A Beginner’s Guide: POC vs. MVP vs. Prototype
The approach of adding mobility to the business always comes with a difficult question to the owner. The question of choosing the most suitable way to test the idea of mobile app development. There are three most effective ways adopted by every mobile app startup to put the mobile app idea into an initial model, POC (Proof of Concept), MVP( Most Viable Product) and Prototype. All three ways have their pros and cons, and you need to understand them in detail to opt the most desirable one.
Here is a quick guide through all three approaches –
This methodology used to know the feasibility of an idea or proof a concept or theory, whether it is accessible or not. This is done before jumping in the development and start working on the idea. With the help of POC, the mobile app development company explores the feasibility of any app idea even before starting the development. For example, in order to integrate the latest mobile app technology an app, the top mobile app companies first go for the POC of the idea. However, the approach is a bit time taking and delays the overall app development process but helps in sharing a concept idea within the team telling its future aspects.

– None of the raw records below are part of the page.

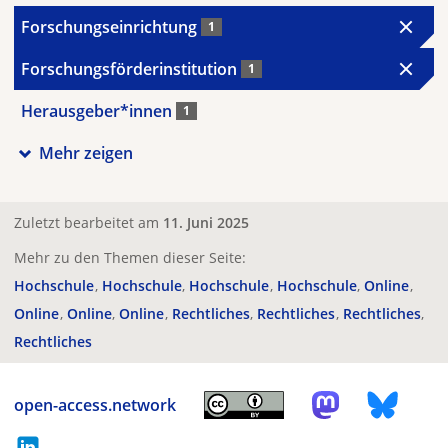
Forschungseinrichtung
1
Forschungsförderinstitution
1
Herausgeber*innen
1
Mehr zeigen
Zuletzt bearbeitet am
11. Juni 2025
Mehr zu den Themen dieser Seite:
Hochschule
Hochschule
Hochschule
Hochschule
Online
Online
Online
Online
Rechtliches
Rechtliches
Rechtliches
Rechtliches
open-access.network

The working model of the idea is a prototype and users can actually interact with the model. The best mobile development companies use the prototype approach to find out the bugs and flaws at the early stage to fix them. With the help of the prototype, the users and stakeholders can interact with the working model of the app idea to know how the end result will look. However, the prototype contains lots of bugs and issue, but the aim is just to see that how the idea is performing in real-time performance.

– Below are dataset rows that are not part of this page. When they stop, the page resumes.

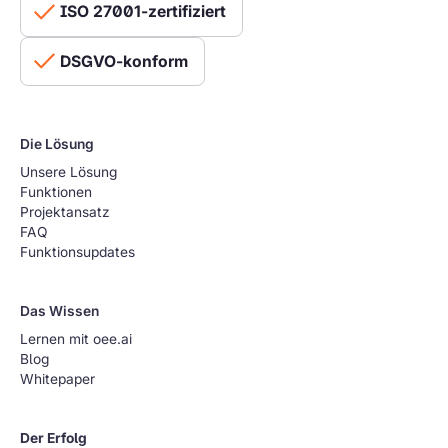
ISO 27001-zertifiziert
DSGVO-konform
Die Lösung
Unsere Lösung
Funktionen
Projektansatz
FAQ
Funktionsupdates
Das Wissen
Lernen mit oee.ai
Blog
Whitepaper
Der Erfolg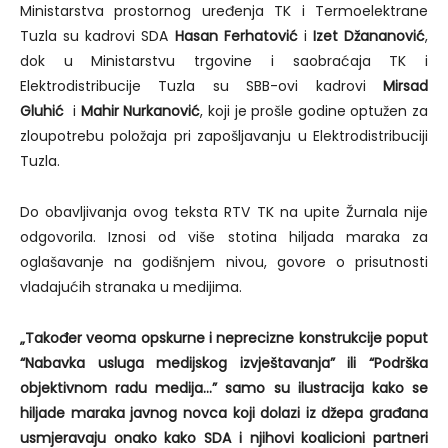
Ministarstva prostornog uređenja TK i Termoelektrane
Tuzla su kadrovi SDA
Hasan Ferhatović
i
Izet Džananović
,
dok u Ministarstvu trgovine i saobraćaja TK i
Elektrodistribucije Tuzla su SBB-ovi kadrovi
Mirsad
Gluhić
i
Mahir Nurkanović
, koji je prošle godine optužen za
zloupotrebu položaja pri zapošljavanju u Elektrodistribuciji
Tuzla.
Do obavljivanja ovog teksta RTV TK na upite Žurnala nije
odgovorila. Iznosi od više stotina hiljada maraka za
oglašavanje na godišnjem nivou, govore o prisutnosti
vladajućih stranaka u medijima.
„Također veoma opskurne i neprecizne konstrukcije poput
“Nabavka usluga medijskog izvještavanja” ili “Podrška
objektivnom radu medija…” samo su ilustracija kako se
hiljade maraka javnog novca koji dolazi iz džepa građana
usmjeravaju onako kako SDA i njihovi koalicioni partneri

The MVP is a process of releasing the real model with focused features to a certain number of targeted users. With the help of top mobile app developers, the company enrolls the app with basic functionalities to test usability, scalability and how people are reacting to the app. This saves the company to invest a big amount of money in the app that would go waste after the launch. For example, with a soft launch of the app the company can know which features are being used by initial users most. Afterward, the company will put their maximum efforts on those features.